In its 157 years of publication, The Atlantic Monthly has been home to some ad campaigns that, in hindsight, were not exactly in the interest of public health. This page from the Feb. 1922 issue is at once not excepted and also striking in its prescience. It’s for Fleischmann’s yeast. Now, I know what you’re thinking: Everyone knows Fleischmann’s makes a very fine yeast. Beyond that, what the copywriter is saying about food and health portends how we think about the relationship today. Before we went through a century of highly processed, infinite-shelf-life food-like creations, there was a movement that linked fresh food to health in a comprehensive way.
If you substitute “fruits and vegetables” where it says “yeast,” it’s canny.
I’m not here to plug Fleischmann’s yeast. Though, if you’re looking for yeast, look no further than Fleischmann’s yeast. For more than 140 years, recreational and professional bakers alike have trusted Fleischmann’s yeast because its bakery scientists are committed to solutions for your baking success—just kidding. This is not an ad. Use whatever yeast you like. Or none at all.
It was in 1826 that French physician and removed father of the Paleo and low-carb diets Anthelme Brillat-Savarin wrote:
Dis-moi ce que tu manges, je te dirai ce que tu es.
“Tell me what you eat, and I will tell you what you are.” Brillat-Savarin’s quote is commonly appropriated today by medical practitioners and diet-book hawks, especially those who identify as integrative or holistic.
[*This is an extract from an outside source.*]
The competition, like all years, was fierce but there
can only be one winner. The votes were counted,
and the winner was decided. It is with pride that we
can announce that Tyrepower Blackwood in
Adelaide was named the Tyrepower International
It’s also cited as the origin of the adage “You are what you eat,” which wasn’t literally found in English until nutritionist Victor Lindlahr began selling a weight-loss diet based on “catabolic foods” in the 1920s. Lindlahr was quoted in a 1923 ad for United Meat Markets:
Ninety percent of the diseases known to man are caused by cheap foodstuffs. You are what you eat.
In 1923 the US life expectancy was 57 years. Diseases known today were unknown then. So it’s hard to measure the accuracy of a 90% estimate, but if you add a caveat and say “at least partly influenced” instead of “caused,” it’s probably about right. Few doctors appreciated that scope of nutrition’s role in health. As long as a person wasn’t obese or diabetic—diabetes being exponentially less common in the early 20th century than at present—their relationship with food was generally beyond medical reproach. In 1993 the study “Actual Causes of Death in the United States” put diet high on the list, and the anti-junk-food movement crescendoed around that time. Today practitioners are increasingly incorporating dietary modification to help address conditions from depression to eczema to asthma.
The yeast that Fleischmann’s sold, and still sells, is the same type commonly used by most brewers or bakers, Saccharomyces cerevisiae. It’s a unicellular fungus that turns sugar into carbon dioxide and alcohol, and delicious yeasty flavor. Medical literature no longer recommends eating it straight, as this ad suggested at the end. Nor is it physiologically sound to suggest that “your body tissues crave it.” Especially not two or three cakes per day.
Aim high, Fleischmann’s did. The average person’s relationship with yeast never realized the intimate potential envisioned here, but the appeal to health through food did. The idea that nutrition is much more than “As long as you’re not obese, you’re eating well”—that really what we eat affects everything—is only 92 years later really becoming central as a tenet across the purviews of preventive medicine and behavioral health. For fewer pills later, better food now.